- Document extract -
══════════════════════════════
= Bob Kraushaar =

Bob Kraushaar is an English pop music record producer specializing in mixing. Educated at Bancroft’s School, Woodford Green, Kraushaar has mixed and produced commercially successful songs and albums for numerous British and international artists. His first industry appointment was as a runner for Trevor Horn. He graduated to tape-operating at Marcus Studios but moved back to the SARM Studios when they expanded and equipped with SSLs. His first chart success came with Johnny Hates Jazz, and he was soon known as a mixing specialist having made his mark with ZTT artists such as Propaganda and Art of Noise. SARM's associated ZTT label was outputting multiple 12-inch singles requiring alternative versions, and many of these were mixed by Kraushaar. He went on to work with Paul McCartney, ABC, The Human League, Erasure, and perhaps his most regular client, Pet Shop Boys. 1985 saw Kraushaar mixing "Intermission (The Gods are Bored)", a track on Anne Pigalle's album Everything Could Be So Perfect.
══════════════════════════════
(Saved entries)
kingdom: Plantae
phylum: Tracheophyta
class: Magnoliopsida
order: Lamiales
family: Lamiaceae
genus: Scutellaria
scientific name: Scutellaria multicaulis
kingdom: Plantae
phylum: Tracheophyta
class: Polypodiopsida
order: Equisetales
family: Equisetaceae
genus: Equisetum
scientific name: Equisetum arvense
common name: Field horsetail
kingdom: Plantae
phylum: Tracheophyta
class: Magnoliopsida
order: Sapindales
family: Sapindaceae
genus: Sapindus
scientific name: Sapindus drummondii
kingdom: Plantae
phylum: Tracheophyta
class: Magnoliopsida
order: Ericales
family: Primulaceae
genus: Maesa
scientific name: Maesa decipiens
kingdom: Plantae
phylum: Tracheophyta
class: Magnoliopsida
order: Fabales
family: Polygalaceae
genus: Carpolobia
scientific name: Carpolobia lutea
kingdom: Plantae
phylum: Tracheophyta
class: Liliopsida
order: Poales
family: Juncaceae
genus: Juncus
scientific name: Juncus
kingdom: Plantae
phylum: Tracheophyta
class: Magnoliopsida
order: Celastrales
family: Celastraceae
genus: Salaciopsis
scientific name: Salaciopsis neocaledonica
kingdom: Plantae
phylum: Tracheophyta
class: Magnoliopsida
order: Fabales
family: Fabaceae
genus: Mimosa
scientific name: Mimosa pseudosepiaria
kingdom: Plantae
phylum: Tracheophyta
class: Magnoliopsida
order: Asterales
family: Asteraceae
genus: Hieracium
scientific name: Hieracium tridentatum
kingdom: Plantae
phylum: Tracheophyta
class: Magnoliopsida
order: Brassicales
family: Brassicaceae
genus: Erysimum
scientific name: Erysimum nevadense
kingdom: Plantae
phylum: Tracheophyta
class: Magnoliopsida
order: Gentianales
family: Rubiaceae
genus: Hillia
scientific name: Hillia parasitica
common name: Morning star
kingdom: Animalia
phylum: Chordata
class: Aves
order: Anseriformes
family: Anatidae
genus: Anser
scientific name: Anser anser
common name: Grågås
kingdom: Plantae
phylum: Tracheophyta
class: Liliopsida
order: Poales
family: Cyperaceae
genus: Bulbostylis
══════════════════════════════
- Task statement -
Answer these questions from the text on Bob Kraushaar:
1. Which school was he educated at?
2. Whom did he first work for as a runner?
3. What track on Anne Pigalle's album did he mix in 1985?

- Answer space -
1. Bancroft's School, Woodford Green
2. Trevor Horn
3. "Intermission (The Gods are Bored)"